Another challenge for Cambodia, as well as for many other countries of the Asia Pacific region, is to address multiple levels of socio-economic and legal discrimination faced by marginalized groups, such as women, people with disabilities, LGBTQI communities, among others. Cambodian society is tolerant towards the LGBTQI people, however, there are no specific laws protecting their rights. There is a general law protecting the rights of the men and women but Cambodia needs to do more and needs to have a law that specifically protects their rights and helps in reducing discrimination and stigma faced by them, said Dr Chivorn.
The way forward…
Dr Chivorn called upon the governments in Asia Pacific region to be more accountable to deliver on SRHR. “They must have laws that prohibit child marriage; support SRHR; introduce youth friendly SRHR services; advocate for introducing comprehensive sexuality education in the schools; and encourage meaningful participation from the disadvantaged population groups.”
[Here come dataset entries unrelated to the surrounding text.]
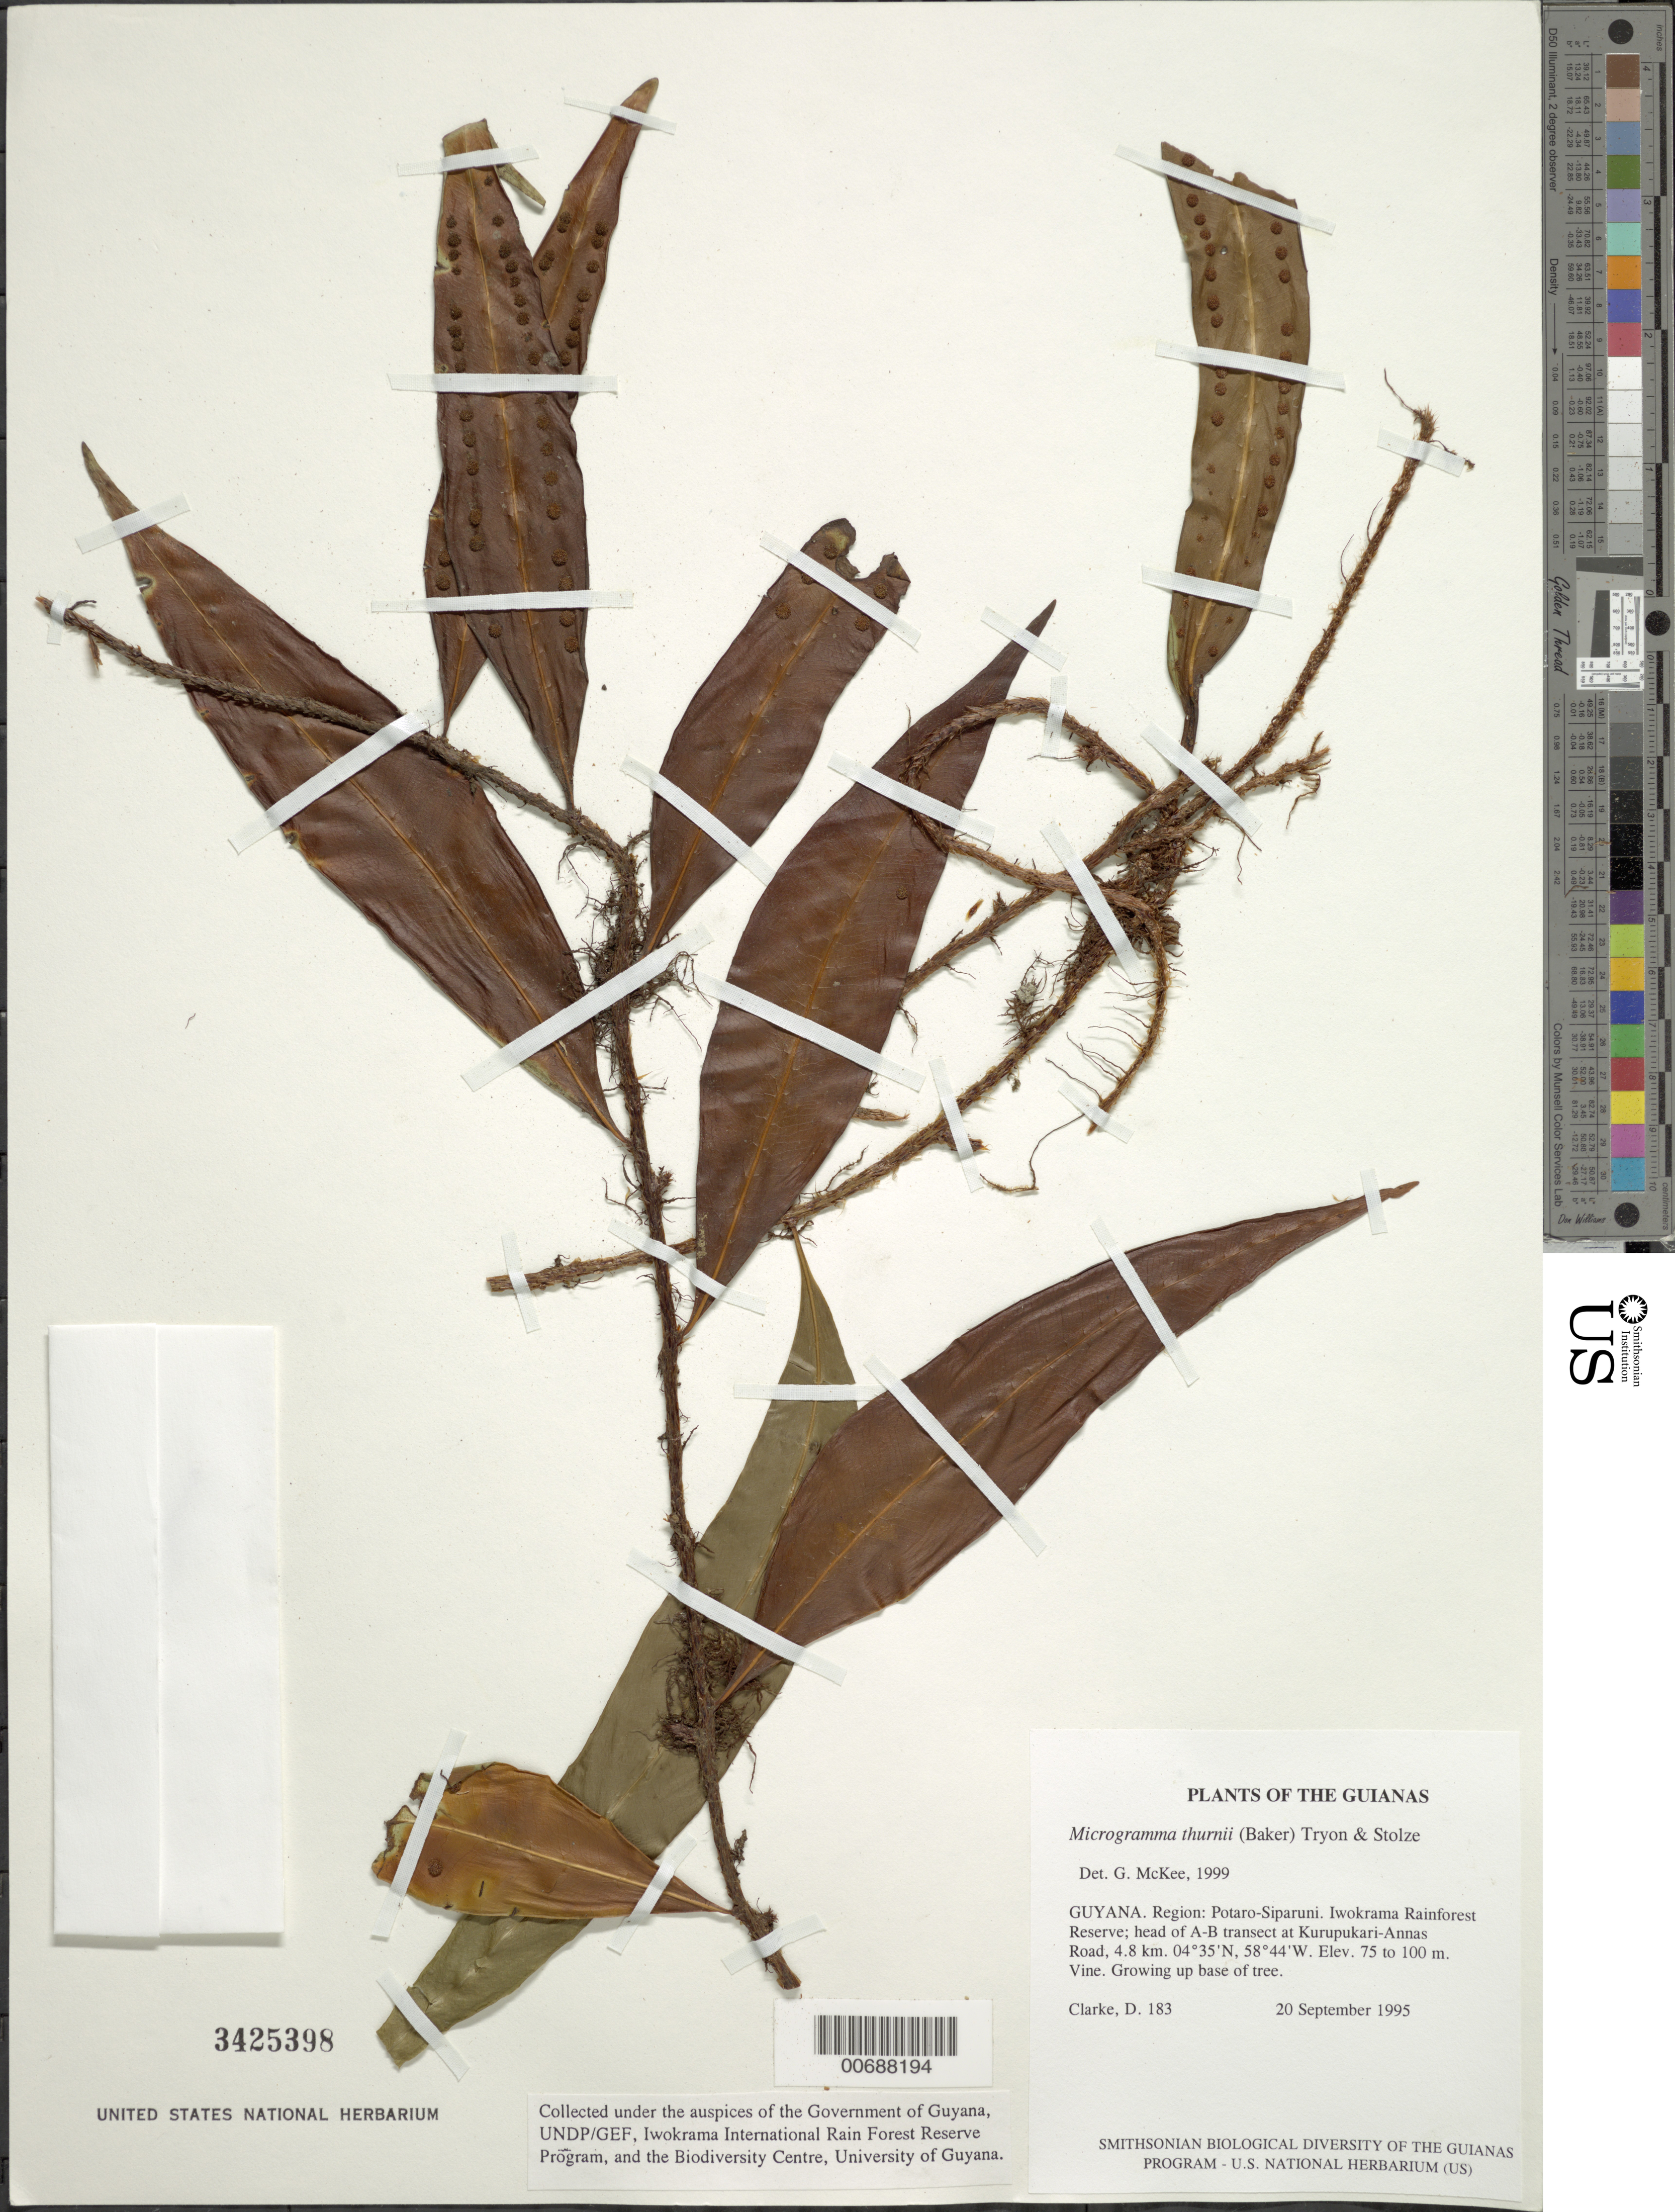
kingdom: Plantae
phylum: Tracheophyta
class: Polypodiopsida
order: Polypodiales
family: Polypodiaceae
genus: Microgramma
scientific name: Microgramma thurnii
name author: (Baker) R.M. Tryon & Stolze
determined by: McKee, G. S., (US), NMNH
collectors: H. D. Clarke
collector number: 183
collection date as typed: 20 September 1995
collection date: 1995-09-20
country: Guyana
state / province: Potaro-Siparuni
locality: Iwokrama Rainforest Reserve; head of A-B transect at Kurupukari-Annas Road, 4.8 km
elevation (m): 75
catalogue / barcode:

In the words of Dr Chivorn:
“The forthcoming 10th Asia Pacific Conference on Reproductive and Sexual Health and Rights (APCRSHR10) to be held in Siem Reap, Cambodia from 26-29 May 2020, will provide an opportunity to various governments, development partners, health professionals, civil societies, and representatives from diverse population groups to review the progress made, share the lessons learned and the challenges that still exist, and strategize on what needs to be done more to achieve the SRHR related SDGs in the Asia Pacific Region.”
“They would also get to strengthen their collaborations and forge new partnerships as SRHR advocates, service providers, policy makers and development partners to create a conducive environment to strengthen SRHR. We need to keep the momentum high for sexual and reproductive health to achieve what all of us, including the government, have promised for the sustainable development goals.”
He further said that all countries, including Cambodia, must seriously work to achieve the SRHR related SDGs, where no one is left behind, and where all people have access to sexual and reproductive health and rights information, services and the freedom to decide their sexuality without coercion and judgment.
By Shobha Shukla
(Shobha Shukla is the Managing Editor of CNS (Citizen News Service) and coordinator of Asia Pacific Media Network to end TB & tobacco and prevent non-communicable diseases (APCAT Media).